Attack reignites talk on guns in state Capitol
LANSING (AP) — Concerns over security at Michigan’s Capitol have reignited after the U.S. Capitol came under attack by a mob of President Donald Trump’s supporters last week.
In Michigan, concealed and open carry firearms are allowed in the Capitol, but signs have been banned since 2012 after right-to-work protesters came to the Capitol.
Since last spring when armed protesters entered the building and yelled at members of security outside the legislative chambers to be let inside, calls to ban firearms in the statehouse have been made, but no changes have come in weapons policies. Changes may now come in the wake of the attack on the U.S Capitol that interrupted Congress’s Electoral College vote for Joe Biden as president. Several people died, including a police officer, and numerous people were injured.

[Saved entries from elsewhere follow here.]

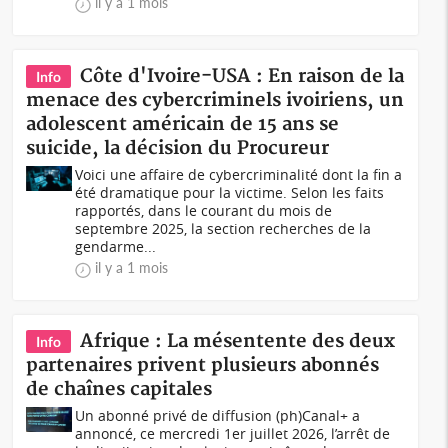
il y a 1 mois
Côte d'Ivoire-USA : En raison de la
Info
menace des cybercriminels ivoiriens, un
adolescent américain de 15 ans se
suicide, la décision du Procureur
Voici une affaire de cybercriminalité dont la fin a
été dramatique pour la victime. Selon les faits
rapportés, dans le courant du mois de
septembre 2025, la section recherches de la
gendarme...
il y a 1 mois
Afrique : La mésentente des deux
Info
partenaires privent plusieurs abonnés
de chaînes capitales
Un abonné privé de diffusion (ph)Canal+ a
annoncé, ce mercredi 1er juillet 2026, l’arrêt de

The Michigan State Capitol Commission, which is responsible for overseeing the Capitol and ultimately for making a decision on the future of firearms, has pushed back on accepting the responsibility and its leadership maintains its role should be limited.
The commission had scheduled a meeting at the end of the month, but moved up the date to Monday, following the attack last week.
According to the Capitol Commission, tours alone bring in 115,000 people a year, not including those who work or visit to participate in the affairs of the Capitol. Though in-person tours during the pandemic have been halted, there are concerns for when visitors return.
Gov. Gretchen Whitmer repeated her call on the Capitol Commission to ban firearms from the Capitol during a news conference on Friday, not just for those elected to work there, but for everyone who visits.
“It’s the people’s building. This is a place where fourth-graders come to learn about state government,” Whitmer said. “We have a duty to make sure that this is a place that is safe for all who come into our state Capitol. That means that we should have some restrictions with regard to people bringing weapons into this building.”
A spokesperson for Republican Senate Majority Leader Mike Shirkey said Thursday that the senator would support a ban on open carry firearms within the Capitol building. Before this week he had not publicly expressed support to alter the firearms status for the Capitol.